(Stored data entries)
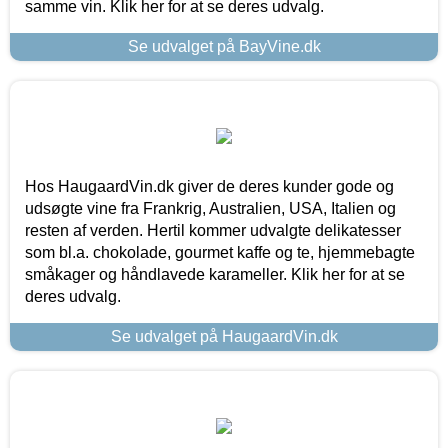
samme vin. Klik her for at se deres udvalg.
Se udvalget på BayVine.dk
Hos HaugaardVin.dk giver de deres kunder gode og
udsøgte vine fra Frankrig, Australien, USA, Italien og
resten af verden. Hertil kommer udvalgte delikatesser
som bl.a. chokolade, gourmet kaffe og te, hjemmebagte
småkager og håndlavede karameller. Klik her for at se
deres udvalg.
Se udvalget på HaugaardVin.dk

→ JOB: Only the lines from the start of the records through the line containing "som bl.a. chokolade, gourmet" should be repeated, word for word, with the pictures left out.

→ ANSWER FOR THIS EXERCISE:
samme vin. Klik her for at se deres udvalg.
Se udvalget på BayVine.dk
Hos HaugaardVin.dk giver de deres kunder gode og
udsøgte vine fra Frankrig, Australien, USA, Italien og
resten af verden. Hertil kommer udvalgte delikatesser
som bl.a. chokolade, gourmet kaffe og te, hjemmebagte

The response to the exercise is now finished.